What about Ali the fighter?
Muhammad Ali never ducked a single fighter; he actually sought out the toughest contenders before they were his mandatory because they were a perceived threat. Not only that, he fought them when he had nothing to gain and on many occasions fought them more than once. Ali never made his opponents wear certain gloves or insisted on who worked the fight regarding the referee and judges.
Could you imagine Mayweather as a heavyweight fighting the undefeated George Foreman 40-0 (37), who Ali regained the title from, without making him submit to getting blood tested for performance enhancing drugs twice a day for six months before the fight? What about Mayweather as a heavyweight having to deal with Frazier’s unrelenting aggression and unending stamina for 15 rounds? Floyd would’ve made Joe run a marathon on the morning of the fight.
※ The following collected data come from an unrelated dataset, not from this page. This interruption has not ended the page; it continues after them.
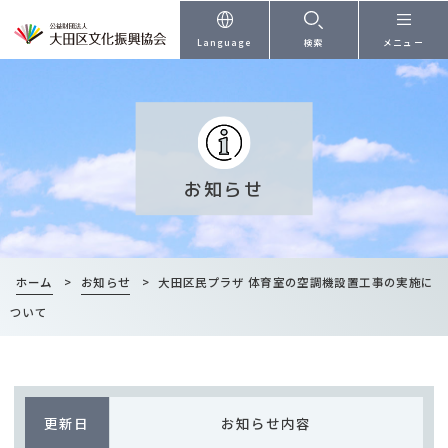
本文へ
Language
検索
メニュー
お知らせ
ホーム
>
お知らせ
>
大田区民プラザ 体育室の空調機設置工事の実施に
ついて
更新日
お知らせ内容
Not Muhammad Ali. He offered to let Frazier’s and Foreman’s relatives judge their fights against him. And if there were rumors out there that Foreman was using HGH or steroids, Ali would’ve said, “George, you better get extra shoot up on the day we fight – because I’m going to kick you’re a– and the a– of the guy who injects you!” And when Ali fought Foreman, he fought him in a phone booth disguised as a 16 foot ring. This as opposed to Mayweather, who would’ve demanded that the ring be as big as a shopping mall parking lot.
Muhammad Ali always delivered. He didn’t always participate in great fights but many of his high profile bouts were. He always fought the best of the best when the heavyweight division was littered with greats and near greats. And Muhammad never complained about how his opponents stretched the rules during their bout. With the exception of Chuck Wepner’s continuous rabbit punching, Ali never looked to the referee to bail him out of a difficult situation. Ali’s big bouts were also scheduled for 15-rounds and often it was during the final rounds that he pulled out a lot of tough and close fights because of his iron will and stamina.
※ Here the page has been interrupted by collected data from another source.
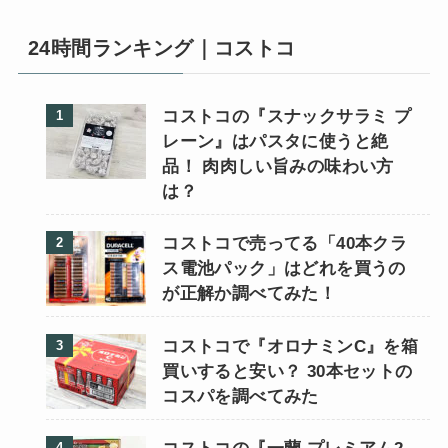
24時間ランキング｜コストコ
コストコの『スナックサラミ プ
レーン』はパスタに使うと絶
品！ 肉肉しい旨みの味わい方
は？
コストコで売ってる「40本クラ
ス電池パック」はどれを買うの
が正解か調べてみた！
コストコで『オロナミンC』を箱
買いすると安い？ 30本セットの
コスパを調べてみた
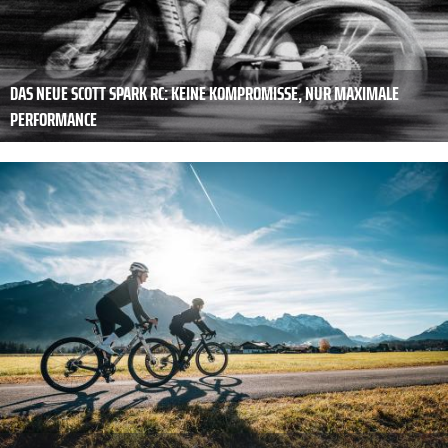
DAS NEUE SCOTT SPARK RC: KEINE KOMPROMISSE, NUR MAXIMALE
PERFORMANCE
Ali always had something substantive to say. He was funny and his quick wit had no equal. He never dictated the terms of his bouts and was a real fighter who was gracious in victory and defeat. If Muhammad Ali was around today his nickname wouldn’t be “Money,” it would be “TFR,” standing for “The Federal Reserve,” because only they could’ve cashed his checks after his bouts. If Ali was heavyweight champion in 2014, Floyd Mayweather would be an HBO fighter, fighting at Boardwalk Hall in Atlantic City in front of a viewing audience of a million plus households, like he was before he re-invented himself during the build up to his fight with Oscar De La Hoya.
Mayweather can probably gross $50 million for fighting Manny Pacquiao in 2015 or 2016, and that might be a conservative estimate. And if Floyd can get that much for fighting Pacquiao, how much would Ali gross if he were fighting Frazier or Foreman with everything being the same? In actuality, $100 million is probably low balling it.
It’s hard to comprehend just how huge of a star and personality Muhammad Ali would be today if he were heavyweight champion.